__EXERCISE MATERIALS__

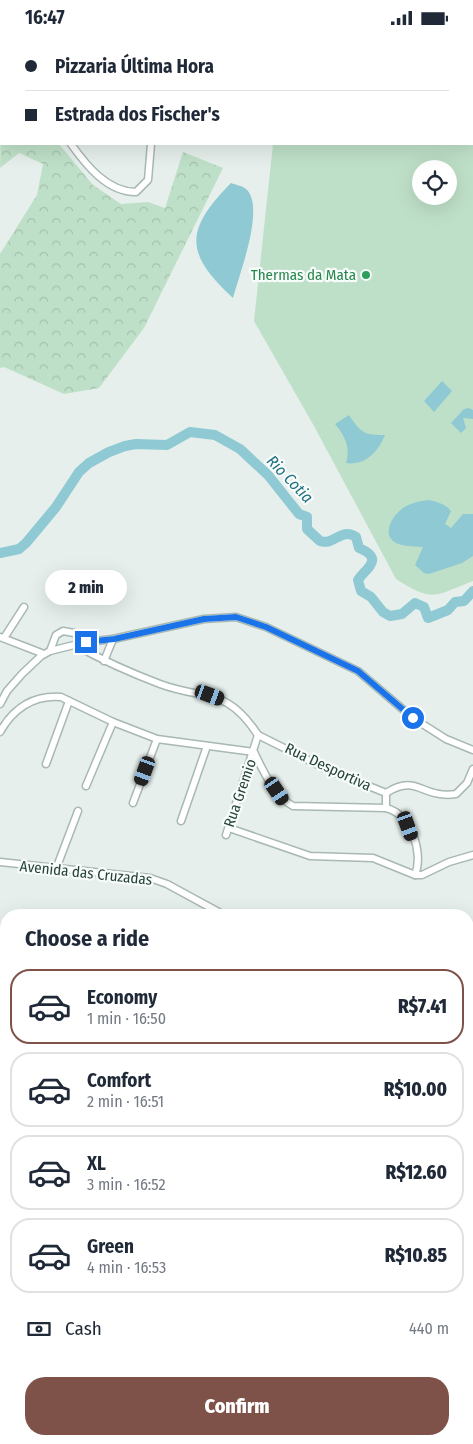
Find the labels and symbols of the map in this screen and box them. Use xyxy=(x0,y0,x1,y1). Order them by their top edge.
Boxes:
place label: Thermas da Mata xyxy=(251,266,356,284)
marker: Thermas da Mata xyxy=(360,269,372,281)
water label: Rio Cotia xyxy=(263,451,317,507)
callout: 2 min xyxy=(45,569,127,605)
route end xyxy=(75,631,97,653)
car xyxy=(193,683,226,707)
route start xyxy=(402,707,424,729)
street label: Rua Desportiva xyxy=(282,739,374,795)
car xyxy=(132,754,157,788)
street label: Rua Gremio xyxy=(220,756,260,829)
car xyxy=(262,774,291,808)
car xyxy=(395,809,420,843)
street label: Avenida das Cruzadas xyxy=(19,857,153,889)

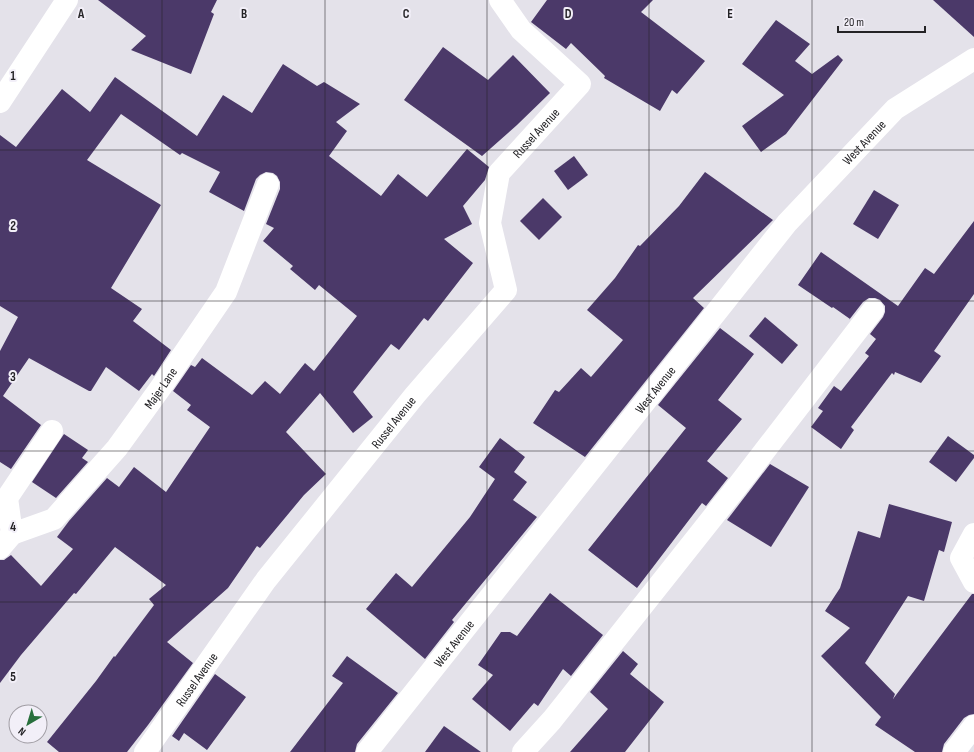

__DIRECTIONS__
Your answer must be every record above, word for word, with no pictures.

__WRITTEN SOLUTION__
Find the labels and symbols of the map in this screen and box them. Use xyxy=(x0,y0,x1,y1). Order them by their top edge.
Boxes:
place label: Thermas da Mata xyxy=(251,266,356,284)
marker: Thermas da Mata xyxy=(360,269,372,281)
water label: Rio Cotia xyxy=(263,451,317,507)
callout: 2 min xyxy=(45,569,127,605)
route end xyxy=(75,631,97,653)
car xyxy=(193,683,226,707)
route start xyxy=(402,707,424,729)
street label: Rua Desportiva xyxy=(282,739,374,795)
car xyxy=(132,754,157,788)
street label: Rua Gremio xyxy=(220,756,260,829)
car xyxy=(262,774,291,808)
car xyxy=(395,809,420,843)
street label: Avenida das Cruzadas xyxy=(19,857,153,889)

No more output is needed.